Vocabulary and language development in children at 3-4 years
Your child learns a lot of new words by listening to you and other adults and guessing from context. They also learn from new experiences and from listening to stories read aloud. Your child still understands many more words than they can say.
Your child will learn and use:
- more connecting words like ‘because’, ‘and’ or ‘if’
- more numbers
- names for groups of things like ‘vegetables’ or ‘animals’
- family terms like ‘aunty’ or ‘brother’.
Your child might be able to name basic emotions like ‘happy’, ‘sad’ and ‘angry’.
Sentences and grammar in language development
Your child is learning more about how to put words together into sentences.
This means that your child might begin to use more complex sentences that include words like ‘because’, ‘so’, ‘if’ and ‘when’ – for example, ‘I don’t like that because it’s yucky’.
Also, your child will show that they understand the basic rules of language. For example, your child will start using possessives like ‘daddy’s hat’. You’ll hear past and present tense too, like ‘talked’ and ‘talk’.
And your child will often apply these rules strictly across all examples, not realising that sometimes English breaks its own rules. For example, ‘He runned away’ instead of ‘He ran away’.
By this age, your child might be using ‘I’, ‘you’ and ‘me’ correctly. But they might confuse the use of negatives. For example, if you say, ‘Don’t you want to go to the park?’, your child might reply, ‘I don’t not want to go’.
Making conversation
At this age, your child might tell stories that follow a theme and often have a beginning and end. But they might need a lot of prompting to keep the story moving, so you might have to ask, ‘And then what happened?’
Your child might reason, predict things and start to express empathy. They’ll also use a lot of ‘what’, ‘why’, ‘where’, ‘who’ and ‘how’ questions to find out more about their world.
As your child gets closer to four, they’ll start to tell you about what they’re thinking. They might start conversations using questions like ‘Guess what?’ They’ll talk about all sorts of different topics and their questions might be more abstract and complex.

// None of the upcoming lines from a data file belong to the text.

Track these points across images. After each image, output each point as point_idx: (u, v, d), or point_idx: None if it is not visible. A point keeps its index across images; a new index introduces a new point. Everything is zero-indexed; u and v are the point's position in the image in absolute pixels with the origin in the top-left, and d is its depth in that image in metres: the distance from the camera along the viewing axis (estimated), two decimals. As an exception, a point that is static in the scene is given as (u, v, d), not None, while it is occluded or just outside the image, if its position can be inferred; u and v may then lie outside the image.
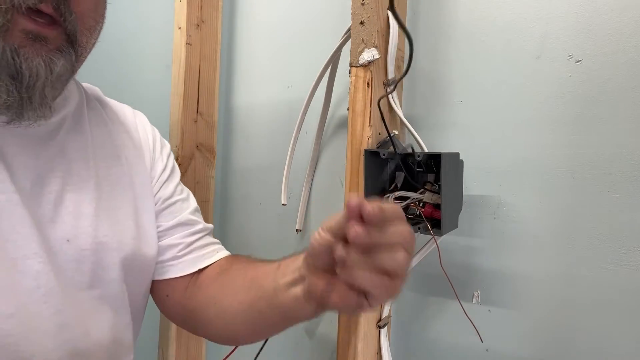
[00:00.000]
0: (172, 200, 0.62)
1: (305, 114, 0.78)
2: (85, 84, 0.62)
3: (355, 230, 0.36)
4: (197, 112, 0.91)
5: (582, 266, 0.57)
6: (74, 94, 0.56)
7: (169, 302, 0.61)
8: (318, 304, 0.45)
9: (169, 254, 0.60)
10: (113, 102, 0.64)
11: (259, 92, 0.91)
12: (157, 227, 0.60)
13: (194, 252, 0.61)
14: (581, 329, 0.58)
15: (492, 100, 0.64)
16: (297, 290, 0.47)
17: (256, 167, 0.92)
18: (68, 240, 0.49)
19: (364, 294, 0.39)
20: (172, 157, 0.67)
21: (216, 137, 0.95)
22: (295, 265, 0.48)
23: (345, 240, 0.38)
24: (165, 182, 0.63)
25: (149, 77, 1.10)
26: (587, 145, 0.57)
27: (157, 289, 0.61)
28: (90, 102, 0.59)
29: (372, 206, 0.36)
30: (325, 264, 0.42)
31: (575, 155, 0.58)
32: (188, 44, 0.88)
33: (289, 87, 0.86)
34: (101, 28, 0.53)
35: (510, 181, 0.62)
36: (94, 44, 0.52)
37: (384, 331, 0.65)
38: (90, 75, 0.63)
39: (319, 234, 0.41)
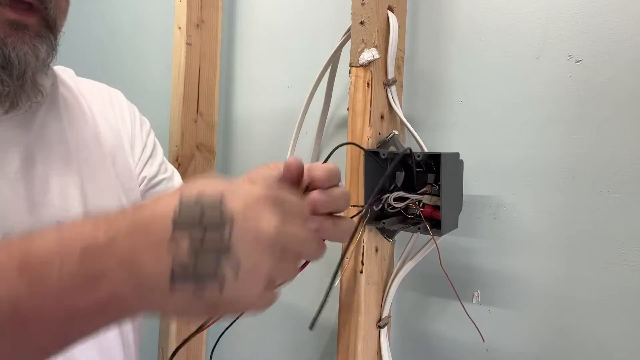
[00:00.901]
0: (157, 179, 0.63)
1: (305, 114, 0.78)
2: (57, 67, 0.60)
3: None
4: (197, 112, 0.91)
5: (582, 266, 0.57)
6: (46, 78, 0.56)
7: None
8: None
9: None
10: (88, 83, 0.63)
11: (259, 92, 0.91)
12: None
13: None
14: (581, 329, 0.58)
15: (492, 100, 0.64)
16: None
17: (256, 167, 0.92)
18: (59, 222, 0.49)
19: None
20: (152, 134, 0.66)
21: (216, 137, 0.95)
22: None
23: None
24: (147, 160, 0.63)
25: (149, 77, 1.10)
26: (587, 145, 0.57)
27: None
28: (63, 84, 0.58)
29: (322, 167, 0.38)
30: None
31: (575, 155, 0.58)
32: (188, 44, 0.88)
33: (289, 87, 0.86)
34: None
35: (510, 181, 0.62)
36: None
37: (384, 331, 0.65)
38: (90, 74, 0.63)
39: None
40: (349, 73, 0.62)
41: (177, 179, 0.66)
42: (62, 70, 0.60)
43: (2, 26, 0.44)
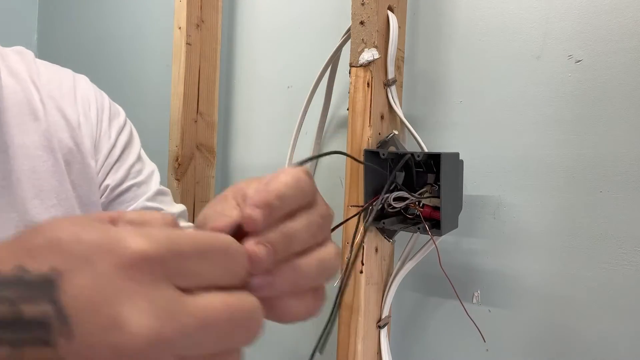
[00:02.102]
0: (124, 186, 0.52)
1: (305, 114, 0.78)
2: (14, 48, 0.50)
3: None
4: (197, 112, 0.91)
5: (582, 266, 0.57)
6: None
7: None
8: None
9: None
10: (48, 69, 0.51)
11: (259, 92, 0.91)
12: None
13: None
14: (581, 329, 0.57)
15: (492, 100, 0.64)
16: None
17: (256, 167, 0.92)
18: None
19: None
20: (126, 130, 0.54)
21: (216, 137, 0.95)
22: None
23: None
24: (114, 165, 0.52)
25: (149, 77, 1.10)
26: (587, 145, 0.57)
27: None
28: (11, 73, 0.47)
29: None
30: None
31: (575, 155, 0.58)
32: (188, 44, 0.88)
33: (289, 87, 0.86)
34: None
35: (510, 181, 0.62)
36: None
37: (384, 331, 0.65)
38: (90, 74, 0.63)
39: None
40: (349, 73, 0.62)
41: (154, 183, 0.55)
42: (18, 53, 0.49)
43: None
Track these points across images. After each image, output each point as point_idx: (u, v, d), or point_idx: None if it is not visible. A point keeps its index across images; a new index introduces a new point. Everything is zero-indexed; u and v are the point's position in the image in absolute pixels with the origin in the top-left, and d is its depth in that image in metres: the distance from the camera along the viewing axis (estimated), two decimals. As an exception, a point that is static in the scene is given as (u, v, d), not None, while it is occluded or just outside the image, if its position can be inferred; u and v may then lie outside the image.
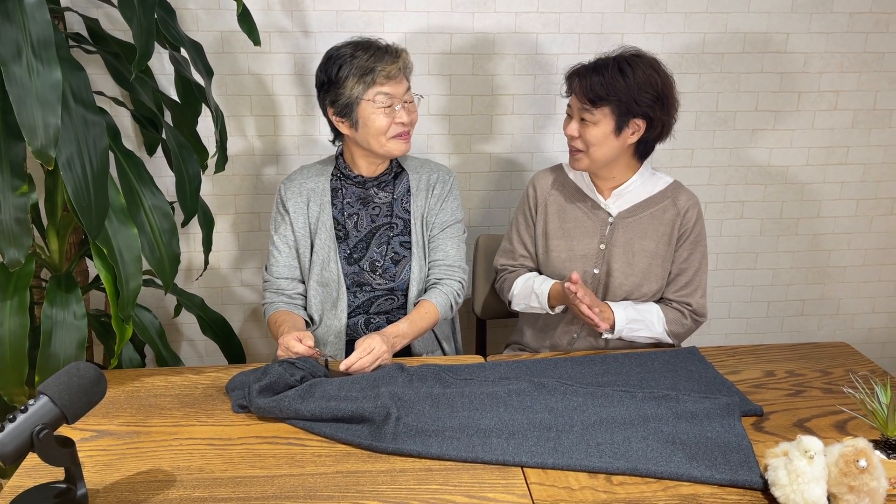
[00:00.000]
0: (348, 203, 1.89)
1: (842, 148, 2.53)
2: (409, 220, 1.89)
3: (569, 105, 1.80)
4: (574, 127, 1.77)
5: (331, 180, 1.90)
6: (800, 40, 2.40)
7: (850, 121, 2.50)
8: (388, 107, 1.75)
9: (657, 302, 1.87)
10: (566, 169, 1.94)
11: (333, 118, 1.80)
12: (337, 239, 1.87)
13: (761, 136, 2.49)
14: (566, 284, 1.70)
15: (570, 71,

For example, ‘If it keeps raining, will we have to build a boat to get to Grandma’s?’
By age four, most adults will understand your child, although your child might not pronounce some words the right way. They might still have trouble pronouncing words that include the sounds ‘l’, ‘th’ or ‘r’.
Understanding and language development
When your child doesn’t understand what you say, they might ask you to explain or ask you what specific words mean.
Your child will understand instructions that have more than two steps, as long as they’re about familiar things – for example, ‘When I open the gate, take my hand, then we’ll walk down to the corner’.
Also, your child will understand questions most of the time, especially if they’re about something that’s happening right now, or that they can see. And they’ll understand slightly complicated explanations, as long as they can see the results themselves. For example, they’ll understand an explanation like ‘When the sun shines on things, it makes them hot. The water in the dog’s bowl has been in the sun. Feel how warm it is’.
By four, your child might be able to understand and use words to express emotions like ‘happy’, ‘sad’, ‘angry’ or ‘surprised’.
And your child might also know one or more colours and can compare two things, like ‘This carrot is longer than that one’.
Play, communication and language development
By now, your child will be able to do some simple negotiation with other children. For example, they’ll be able to talk about who can play with a toy first.
At around four years, your child might even be able to explain why they want an object from another child – for example, ‘Can I have the green pencil? I want to colour in the grass’.
And at this age, your child will begin to use language in role play. For example, they can pretend to be ‘mummy’ and copy their mother’s tone and words.
Growing up in a bilingual or multilingual family doesn’t affect how early or quickly children learn to use language. Sometimes multilingual or bilingual children mix their languages for a while, but this stops once they understand that they’re using more than one language.
When to get help for language development
If you notice any of the following signs in your child, or you’re worried about your child’s language development, it’s a very good idea to see your child and family health nurse, GP or paediatrician.
Your four-year-old child:
- isn’t using three-word sentences
- doesn’t understand simple instructions – for example, ‘Please give me the spoon’
- is often hard to understand when they’re talking to you, family or friends
- has stopped using a language skill they once had.
Your health professional might refer you to a speech pathologist.
Children learn new skills over time and at different ages. Most children develop skills in the same order, and each new skill they learn builds on the last. Small differences in when children develop skills are usually nothing to worry about.